NEW YORK, United States — One of the biggest stories to come out of the global luxury industry in recent weeks was Chanel’s decision to increase prices for some handbags in Europe, while lowering prices in mainland China. This move, which took effect on April 8, is aimed at fighting a flourishing grey market and narrowing the price gap between China and Europe, which in some cases makes items up to 70 percent more expensive in China than in the EU.
Chanel isn't the only brand that has been spurred into action by currency fluctuations, rampant grey market sales in China and a yawning global price gap. Last week, Tag Heuer said it would cut prices eight percent in Switzerland, China, and the US and 13 percent in Hong Kong to combat a price gap exacerbated by the recent Swiss currency revaluation. Other brands to recently announce price adjustments include Cartier and Patek Phillippe.

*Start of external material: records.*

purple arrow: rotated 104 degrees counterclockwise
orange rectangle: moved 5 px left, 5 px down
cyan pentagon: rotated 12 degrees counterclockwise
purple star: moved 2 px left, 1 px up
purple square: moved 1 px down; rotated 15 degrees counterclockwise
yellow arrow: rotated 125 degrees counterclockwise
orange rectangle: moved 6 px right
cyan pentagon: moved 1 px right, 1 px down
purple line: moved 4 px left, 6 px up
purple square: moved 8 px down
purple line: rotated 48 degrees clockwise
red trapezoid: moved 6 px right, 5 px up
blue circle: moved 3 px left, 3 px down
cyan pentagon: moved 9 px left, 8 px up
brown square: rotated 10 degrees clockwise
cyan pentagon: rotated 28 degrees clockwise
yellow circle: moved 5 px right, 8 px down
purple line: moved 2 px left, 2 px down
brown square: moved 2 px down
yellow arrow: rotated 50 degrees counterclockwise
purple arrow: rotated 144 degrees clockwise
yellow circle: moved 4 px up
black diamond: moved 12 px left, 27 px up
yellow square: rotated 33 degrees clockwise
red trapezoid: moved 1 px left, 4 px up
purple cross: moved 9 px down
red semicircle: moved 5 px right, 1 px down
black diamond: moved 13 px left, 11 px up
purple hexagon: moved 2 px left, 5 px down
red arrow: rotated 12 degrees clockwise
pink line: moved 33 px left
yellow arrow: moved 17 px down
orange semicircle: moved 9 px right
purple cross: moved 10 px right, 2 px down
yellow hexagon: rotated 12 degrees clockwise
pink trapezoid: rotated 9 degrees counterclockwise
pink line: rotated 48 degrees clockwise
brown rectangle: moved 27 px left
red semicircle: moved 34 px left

This could be just the tip of the iceberg.
However, price drops alone won't cause a massive reversal of fortunes for luxury brands in mainland China. Despite photos of lines forming outside Chanel stores in China in the weeks preceding the price increase (which likely included a significant number of grey market sellers checking prices) and articles predicting a rebound for the brand, Chinese shoppers make roughly 70 percent of luxury purchases overseas for myriad reasons, with pricing just one piece of a much bigger puzzle.
The practice of buying luxury goods in Hong Kong, Japan, South Korea, Europe or the US is entrenched as what one does on overseas trips, especially as such travel becomes far more accessible for a growing number of mainland Chinese. Middle-class workers save up for big-ticket items to bring back to China, whether for themselves, friends and family, or to sell online. Meanwhile, the most affluent consumers (the Chinese VIPs coveted by the likes of Chanel) are spending an ever-greater amount of time and money abroad. As such, a price drop in Shanghai doesn't matter to someone who actively prefers to shop in Seoul or Seattle.

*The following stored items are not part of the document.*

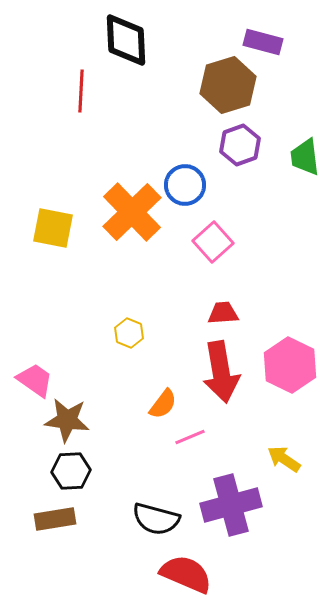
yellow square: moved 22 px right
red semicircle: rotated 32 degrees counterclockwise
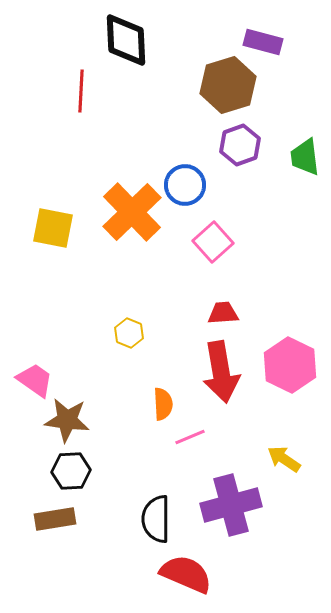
orange semicircle: rotated 40 degrees counterclockwise
black semicircle: rotated 75 degrees clockwise
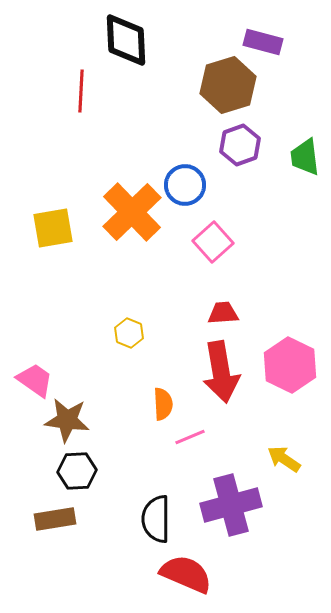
yellow square: rotated 21 degrees counterclockwise
black hexagon: moved 6 px right
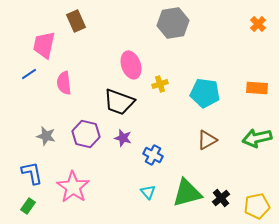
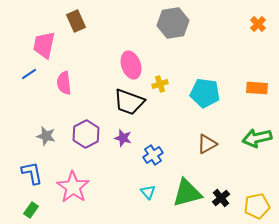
black trapezoid: moved 10 px right
purple hexagon: rotated 20 degrees clockwise
brown triangle: moved 4 px down
blue cross: rotated 30 degrees clockwise
green rectangle: moved 3 px right, 4 px down
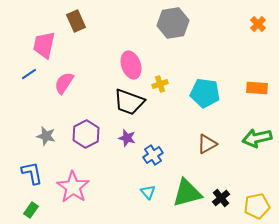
pink semicircle: rotated 40 degrees clockwise
purple star: moved 4 px right
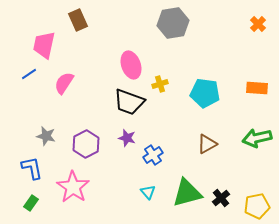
brown rectangle: moved 2 px right, 1 px up
purple hexagon: moved 10 px down
blue L-shape: moved 5 px up
green rectangle: moved 7 px up
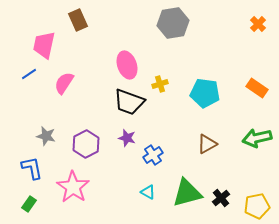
pink ellipse: moved 4 px left
orange rectangle: rotated 30 degrees clockwise
cyan triangle: rotated 21 degrees counterclockwise
green rectangle: moved 2 px left, 1 px down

Some of the most fervent Chinese buyers of luxury goods are the US or Europe-based offspring of high-profile figures — who themselves have cut back on conspicuous consumption at home. Pricing adjustments may cause a bump in sales of small, lower-priced accessories in mainland China, since middle-class shoppers can't justify an intercontinental trip to save a few thousand yuan, but those overseas rich kids won't travel all the way home to shop at Chanel.
The factors that have long driven overseas purchases — greater prestige, better service and product selection, privacy and anonymity, lower taxes and, yes, prices — are structural and set in stone. Quite simply, China's most active luxury consumers are accustomed to buying abroad and see no compelling reason to stop now — unless price is their only concern. This is only the case for some grey market sellers or less affluent buyers, who do not make up luxury brands’ core consumer base anyway.
Chanel’s high-profile move to unify pricing worldwide is a good step, and other brands will undoubtedly follow suit. However, it may be too little, too late. Really, brands should have taken steps to make their prices more consistent before regular price increases took place in 2013 and 2014 and the ongoing anti-corruption crackdown sent China's many of wealthiest consumers on a permanent overseas shopping trip.
Avery Booker is a partner at China Luxury Advisors.